▶ _Selected passage_:
-.-.-

In a grovelling apology to the House of Commons today, Johnson said he knew “the rage [people] feel with me and with the government I lead when they think in Downing Street itself the rules were not being properly followed by the people who make the rules”.
“When I went into that garden just after 6 on the 20th of may 2020 to thank groups of staff before going back into my office 25 mins later to continue working, I believed implicitly this was a work event,” he said at Prime Minister’s Questions (PMQs).
“With hindsight I should have sent everyone back inside, I should have found some other way to thank them.”
Labour leader Sir Keir Starmer said Johnson’s claim that he thought it was a work event was “ridiculous” and “offensive to the British public”, before calling on the Prime Minister to resign.
“Well there we have it, after months of deceit and deception the pathetic spectacle of a man whose run out of road,” Starmer said.
“The only question is: will the British public kick him out, will his party kick him out or will he do the decent thing and resign.”
The Prime Minister faced a series of withering attacks from opposition parties, with MP after MP standing up to call for Johnson’s resignation.
Senior Labour MP Chris Bryant summing up the anger felt in the House of Commons chamber, saying: “The Prime Minister didn’t spot that he was at a social event? That’s the excuse, isn’t it? Come off it.
“How stupid does the Prime Minister think the British people are?”
Johnson repeated his ministers calls from yesterday for people to wait for an inquiry by senior civil servant Sue Gray on the multiple allegations of lockdown-breaking Downing Street parties before casting judgement.
“[Starmer] should wait until the inquiry has concluded, he should study it for himself and I will respond as appropriate, and I hope he does, but in the meantime yes I certainly wish things had happened differently on the evening of May the 20th and I apologise for all the misjudgments that have been made for which I take full responsibility,” he said.

-.-.-

▶ _Available records_:

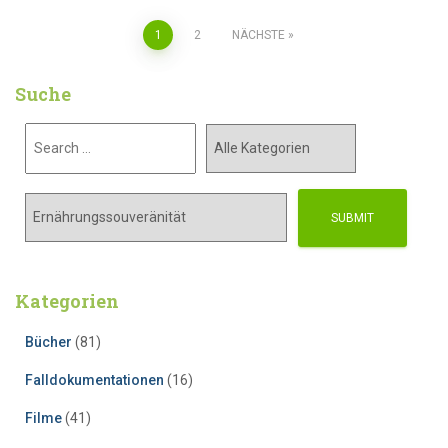
1
2
NÄCHSTE
Suche
Kategorien
Bücher
(81)
Falldokumentationen
(16)
Filme
(41)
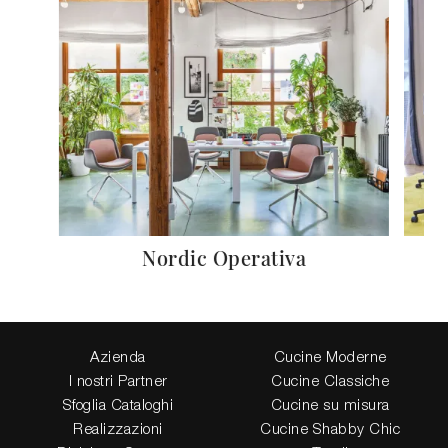
Nordic Operativa
Azienda
Cucine Moderne
I nostri Partner
Cucine Classiche
Sfoglia Cataloghi
Cucine su misura
Realizzazioni
Cucine Shabby Chic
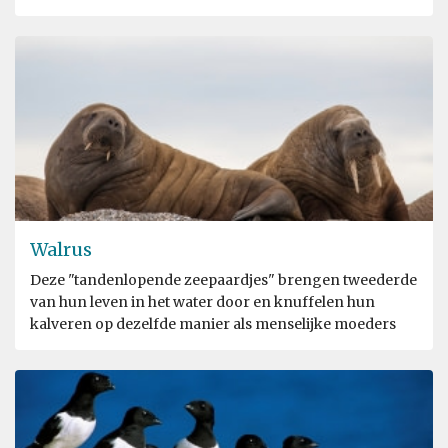
Walrus
Deze "tandenlopende zeepaardjes" brengen tweederde
van hun leven in het water door en knuffelen hun
kalveren op dezelfde manier als menselijke moeders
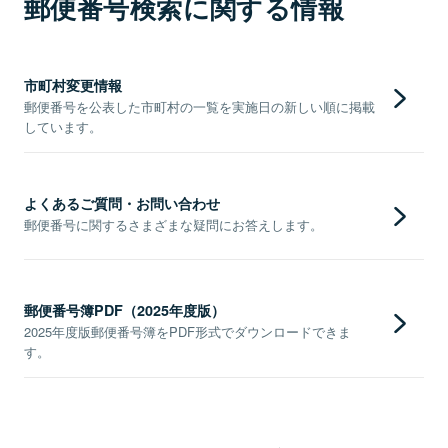
郵便番号検索に関する情報
市町村変更情報
郵便番号を公表した市町村の一覧を実施日の新しい順に掲載
しています。
よくあるご質問・お問い合わせ
郵便番号に関するさまざまな疑問にお答えします。
郵便番号簿PDF（2025年度版）
2025年度版郵便番号簿をPDF形式でダウンロードできま
す。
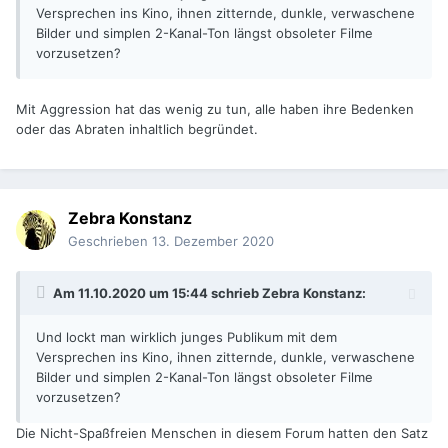
Versprechen ins Kino, ihnen zitternde, dunkle, verwaschene
Bilder und simplen 2-Kanal-Ton längst obsoleter Filme
vorzusetzen?
Mit Aggression hat das wenig zu tun, alle haben ihre Bedenken
oder das Abraten inhaltlich begründet.
Zebra Konstanz
Geschrieben
13. Dezember 2020
Am 11.10.2020 um 15:44 schrieb
Zebra Konstanz
:
Und lockt man wirklich junges Publikum mit dem
Versprechen ins Kino, ihnen zitternde, dunkle, verwaschene
Bilder und simplen 2-Kanal-Ton längst obsoleter Filme
vorzusetzen?
Die Nicht-Spaßfreien Menschen in diesem Forum hatten den Satz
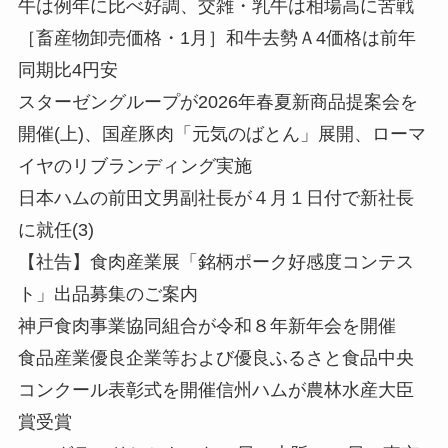
牛は例年に比べ好調、交雑・乳牛は相場高に苦戦
［畜産物卸売価格・1月］和牛去勢Ａ4価格は前年
同期比4円安
スターゼングループが2026年春夏新商品提案会を
開催(上)、国産豚肉「元気のばとん」展開、ローマ
イヤのリブランディング実施
日本ハムの前田文男副社長が４月１日付で新社長
に就任(3)
【社告】食肉産業展「銘柄ポーク好感度コンテス
ト」出品募集のご案内
神戸食肉事業協同組合が令和８年新年会を開催
食品産業優良企業等および優良ふるさと食品中央
コンクール表彰式を開催信州ハムが農林水産大臣
賞受賞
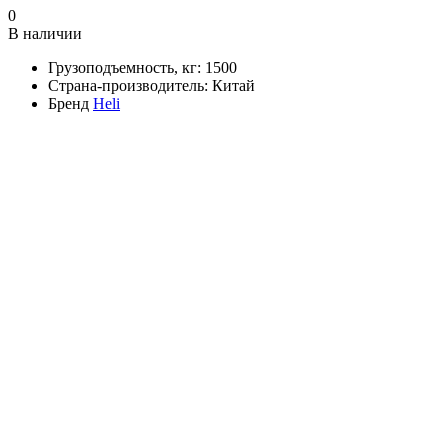
0
В наличии
Грузоподъемность, кг:
1500
Страна-производитель:
Китай
Бренд
Heli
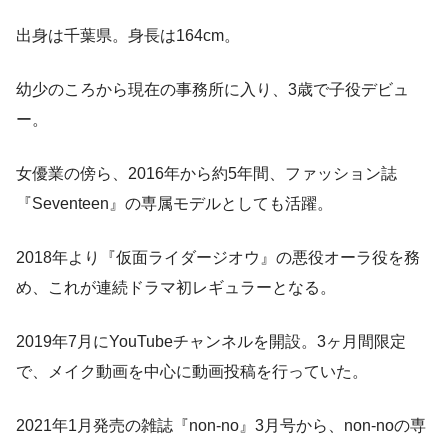
出身は千葉県。身長は164cm。
幼少のころから現在の事務所に入り、3歳で子役デビュ
ー。
女優業の傍ら、2016年から約5年間、ファッション誌
『Seventeen』の専属モデルとしても活躍。
2018年より『仮面ライダージオウ』の悪役オーラ役を務
め、これが連続ドラマ初レギュラーとなる。
2019年7月にYouTubeチャンネルを開設。3ヶ月間限定
で、メイク動画を中心に動画投稿を行っていた。
2021年1月発売の雑誌『non-no』3月号から、non-noの専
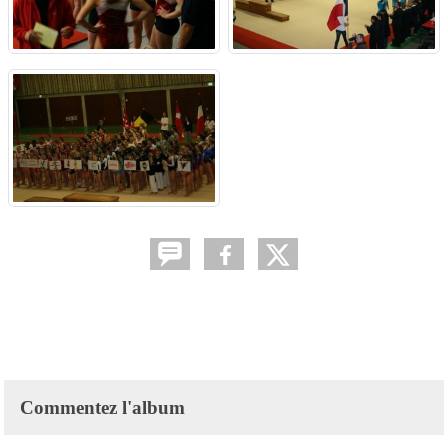
Commentez l'album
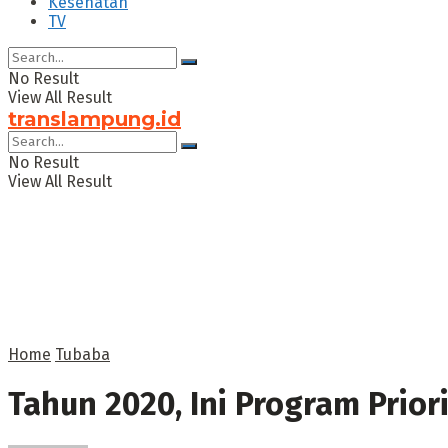
Kesehatan
TV
No Result
View All Result
translampung.id
No Result
View All Result
Home
Tubaba
Tahun 2020, Ini Program Prio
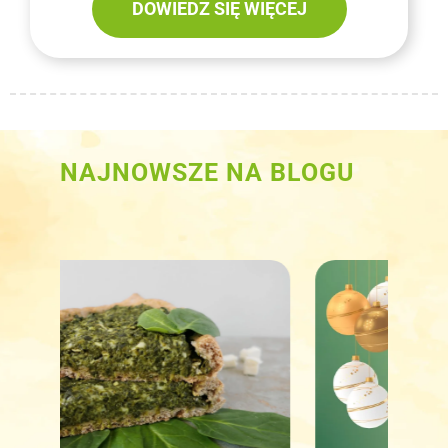
DOWIEDZ SIĘ WIĘCEJ
NAJNOWSZE NA BLOGU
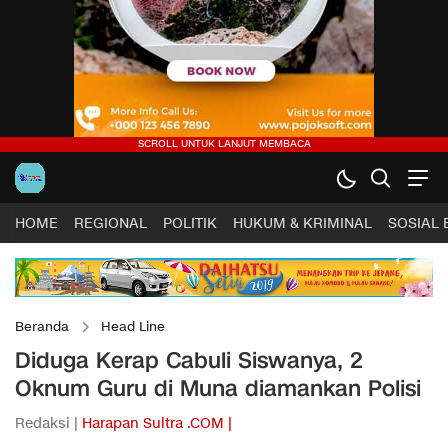
HOME
REGIONAL
POLITIK
HUKUM & KRIMINAL
SOSIAL
Beranda
Head Line
Diduga Kerap Cabuli Siswanya, 2
Oknum Guru di Muna diamankan Polisi
Redaksi |
Harapan Sultra .COM |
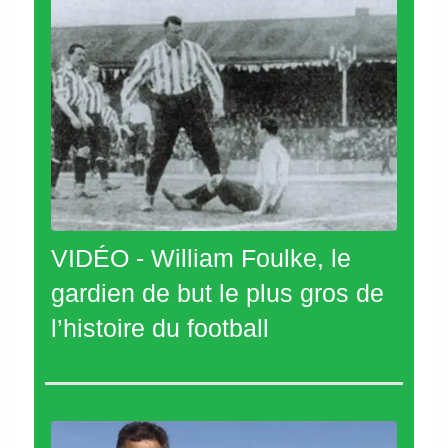
VIDÉO - William Foulke, le
gardien de but le plus gros de
l’histoire du football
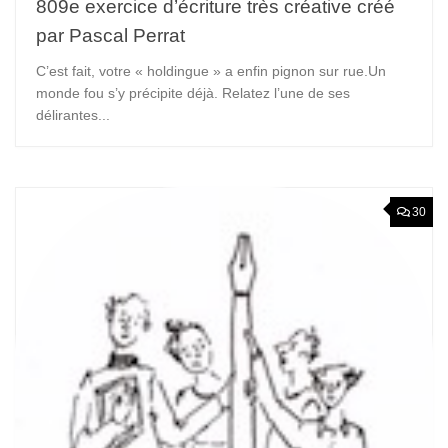
809e exercice d’écriture très créative créé
par Pascal Perrat
C’est fait, votre « holdingue » a enfin pignon sur rue.Un
monde fou s’y précipite déjà. Relatez l’une de ses
délirantes...
30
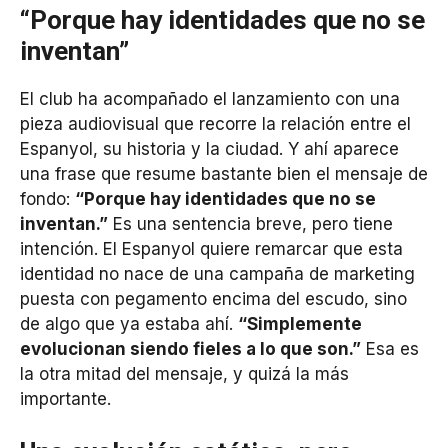
“Porque hay identidades que no se
inventan”
El club ha acompañado el lanzamiento con una
pieza audiovisual que recorre la relación entre el
Espanyol, su historia y la ciudad. Y ahí aparece
una frase que resume bastante bien el mensaje de
fondo:
“Porque hay identidades que no se
inventan.”
Es una sentencia breve, pero tiene
intención. El Espanyol quiere remarcar que esta
identidad no nace de una campaña de marketing
puesta con pegamento encima del escudo, sino
de algo que ya estaba ahí.
“Simplemente
evolucionan siendo fieles a lo que son.”
Esa es
la otra mitad del mensaje, y quizá la más
importante.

-.-.-

▶ _Exercise set_:
a – According to the passage on Johnson's apology, what did Johnson believe the garden gathering on May 20, 2020 was?
b – From the records, reproduce the stretch from the line containing "出身は千葉県。身長は164cm。" through the line containing "NAJNOWSZE NA BLOGU", including both of those lines, and leave the pictures out.
The passage and the records are unrelated to each other.

▶ _Solved problems_:
a – He believed implicitly that it was a work event.

b –
出身は千葉県。身長は164cm。
幼少のころから現在の事務所に入り、3歳で子役デビュ
ー。
女優業の傍ら、2016年から約5年間、ファッション誌
『Seventeen』の専属モデルとしても活躍。
2018年より『仮面ライダージオウ』の悪役オーラ役を務
め、これが連続ドラマ初レギュラーとなる。
2019年7月にYouTubeチャンネルを開設。3ヶ月間限定
で、メイク動画を中心に動画投稿を行っていた。
2021年1月発売の雑誌『non-no』3月号から、non-noの専
Commentez l'album
Kesehatan
TV
No Result
View All Result
translampung.id
No Result
View All Result
Home
Tubaba
Tahun 2020, Ini Program Prio
DOWIEDZ SIĘ WIĘCEJ
NAJNOWSZE NA BLOGU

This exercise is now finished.